Bir anda mucize gerçekleşir ve bize beden olacak o tek hücre
bölünür ve çoğalmaya başlar... Bir süre duyularımız ve beyindeki ilk hatıralar oluşmaya başlar. Annemizin rahat
ve sıcak karnından birden bire başka bir yere çıkarız... Daha sonraları onsuz
yapamayacağız ışık ve nefes bizi rahatsız eder... Önceleri fark etmeyiz
annemizden ayrı bir bedene sahip olduğumuzu...
Biraz süre geçtiğinde anlarız ki bedenimiz aynı ve aynı
zamanda küçük ve korumasızdır.
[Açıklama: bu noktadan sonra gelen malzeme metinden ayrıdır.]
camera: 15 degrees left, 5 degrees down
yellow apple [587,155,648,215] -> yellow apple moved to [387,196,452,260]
Anne ve baba olmadan hayatta kalamayacağımızı
idrak eder, tanrılaştırır onları bu zamanlarda.
Büyüdükçe başkaları girer hayatımıza, bu kişiler hiç de anne
baba gibi değillerdir. Sosyal ilişkiler kurmaya ve bu ilişkilerde neyin işe
yarayıp neyin yaramadığını keşfetmeye devam ederiz. Aile ve toplum koşullanmaları
ile beraber kendimize has taktikler belirleriz, kişiliği oluşturmaya başlarız.
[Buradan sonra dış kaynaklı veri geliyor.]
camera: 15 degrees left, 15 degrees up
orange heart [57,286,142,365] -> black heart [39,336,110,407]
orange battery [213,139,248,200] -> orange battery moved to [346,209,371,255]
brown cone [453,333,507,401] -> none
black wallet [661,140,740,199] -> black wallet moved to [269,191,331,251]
Bazen kişiliğe göre farklı maskeler takıp en uygun duruma göre davranmayı
öğrenip kendimize olan faydayı en fazla seviyede tutarız.
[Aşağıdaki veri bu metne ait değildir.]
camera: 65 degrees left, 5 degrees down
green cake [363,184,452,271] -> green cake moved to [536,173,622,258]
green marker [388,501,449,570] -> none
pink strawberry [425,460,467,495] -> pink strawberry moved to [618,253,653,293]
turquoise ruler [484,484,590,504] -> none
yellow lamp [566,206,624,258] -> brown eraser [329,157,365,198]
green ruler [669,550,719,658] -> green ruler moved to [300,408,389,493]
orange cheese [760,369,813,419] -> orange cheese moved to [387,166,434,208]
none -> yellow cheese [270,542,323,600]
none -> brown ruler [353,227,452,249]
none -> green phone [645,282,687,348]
En kötüsü ise bu maskelerden bazılarının çok başarılı
olmasıdır! Artık maske ile özümüzü ayıramaz oluruz. Artık maske ile
özdeşleşmemiz tamamlanmıştır. Ünvan, statü, şan, şöhret, meslek, dış görünüm,
eşyalarımız, hayat tarzımız vs...
Bir şekilde maskeyi kaybedecek gibi olursak, emziğini
düşüren bebek gibi basarız yaygarayı... Bu başarılı gibi gözüken maskelerden
biri de ünlü olmaktır.
Birdman (Atmaca)
filminin kahramanı Riggan, aktörlük
hayatının ilk zamanlarında Birdman karakteri ve filmleri ile meşhur olmuş ve bu
konumu devam ettirmeye çabalamaktadır. Kendi tiyatro oyununa hem yönetmenlik
hem de aktörlük yapar. Özel hayatı dağılmış olan Riggan birlikte çalıştıkları
kızı Sam’in baba olarak yanında
olamamıştır. Riggan’ın durumu o kadar vahimdir ki, kafasının içindeki Birdman
rolü onunla konuşmaktadır devamlı. Olmak istediği kişi ile olduğu kişi arasındaki ikilemi yansıtmaktadır bu konuşmalar... Bu durumdaki Riggan’ın
oyununa yetenekli oyuncu Mike’ın dahil olması ile olaylar altından kalkılamaz
bir hale gelmek üzeredir...
Başroldeki Micheal Keaton’ın kendi hayatı belki de filmle
fazlaca benziyor... Gelmiş geçmiş en iyi Batman olarak kabul edilen Michael
Keaton, 1989’da 38 yaşında oynadığı Batman
ve 1992’deki Batman Returns filmlerinden
sonra çok önemli bir filmde rol alamadı... Bu sefer, 64 yaşında Oscar ödülü’ne
aday!
Babel ve 21 Gram filmlerinin yönetmeni Alejandro González Iñárritu, filmin hem
senaristlerinden biri hem de yönetmeni... Oyuncu seçimi muhteşem: Michael Keaton, Edward Norton, Emma Stone, Zach Galifianakis ve Naomi Watts! En iyi film, en iyi erkek
oyuncu ve en iyi yardımcı erkek ve kadın oyuncu dalları dahil toplam 9 Oscar
Ödülü’ne aday.
“Popüler olmak, saygınlığın küçük sürtük kuzenidir.”